Now, thanks to the laser ultimatum data and high resolution image from OSIRIS-Rex, we can take a tour of Bennu’s remarkable terrain. Credit: NASA’s Goddard Space Flight Center
Asteroid spin may be responsible for the void. Scientists know that asteroids move faster and faster over time. It can speed up the building, Skier said, by slowly moving the material from the center of the asteroid and towards its surface. In other words, Bennu may be in the process of turning himself into pieces.
“If its core had a lower density, it would be easier to pull the entire asteroid,” Shishares said.
Scientifically, the new findings are bitter: after Bennu measured the gravitational field, Scheeres and his team largely wrapped up their work on the Osiris-Rex mission.
Their results have contributed to the mission’s sample analysis plan – currently in development. The returned sample will be analyzed to determine consistency between the grains – this is one of the main physical properties that affects the mass distribution seen in their study.
“We hope to find out what happened to these asteroids over time, which could give us a better understanding of how these tiny asteroids, which have changed over millions, hundreds of millions or billions of years, could change.” “Our findings exceeded our expectations.”
For more on this and related research, read NASA’s OSIRIS-REx Asteroid Bennu Secrets Unlocked by Hist Hist Hist.
DJ Scissors, AS French, p. Tricarico, SR Chesley, y. Takahashi, d. Farnochia, J. W. McMahon, D.N. “Heterogeneous mass distribution of rubble-pile asteroids (101955) Bennu” by Brake, Abby Davis, R-L. Blouse, ER Jawan, b. Rositis, JP Emery, AJ Ryan, RS Park, BP Rush, n. Masterrodemos, B.M. Kennedy, j. Baleros, D.P. Lube, d. Welles, AT Vaughan, J.M. Leonard, j. Girard, b. . Page, p. Entreasian, e. Mazarico, k. Getzendenner, d. Rowlands, MC Moreau, j. Small, D.E. Highsmith, s. Gussens, E.E. Palmer, J.R. Weirich, R.W. Gaskell, O.S. Barnoin, M.G. Daly, J.A. Seabrock, MM Al Assad, LC Philpott, CL Johnson, CM Hartzel, VE Hamilton, p. Science progress.

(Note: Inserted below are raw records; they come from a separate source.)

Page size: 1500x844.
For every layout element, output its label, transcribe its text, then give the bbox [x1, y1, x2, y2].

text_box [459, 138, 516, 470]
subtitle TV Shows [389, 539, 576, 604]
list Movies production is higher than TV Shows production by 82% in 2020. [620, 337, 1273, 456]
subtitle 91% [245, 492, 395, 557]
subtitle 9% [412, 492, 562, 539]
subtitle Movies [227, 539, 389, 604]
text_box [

DOI: 10.1126 / sciadv.abc3350
The University of Arizona leads the science operations for OSIRIS-Rex. NASA’s Goddard Space Flight Center in Maryland manages the overall mission.
Other collaborators on the new study include Jet Propulsion Laboratory, Smithsonian Institution, The Open University, University of Northern Arizona, KinetX Aerospace, Inc., NASA Goddard Space Flight Center, University of Maryland, Johns Hopkins University, University of York, University of York, University of York. Institute, University of C ડીte d’Azur and University of Ari Rizona.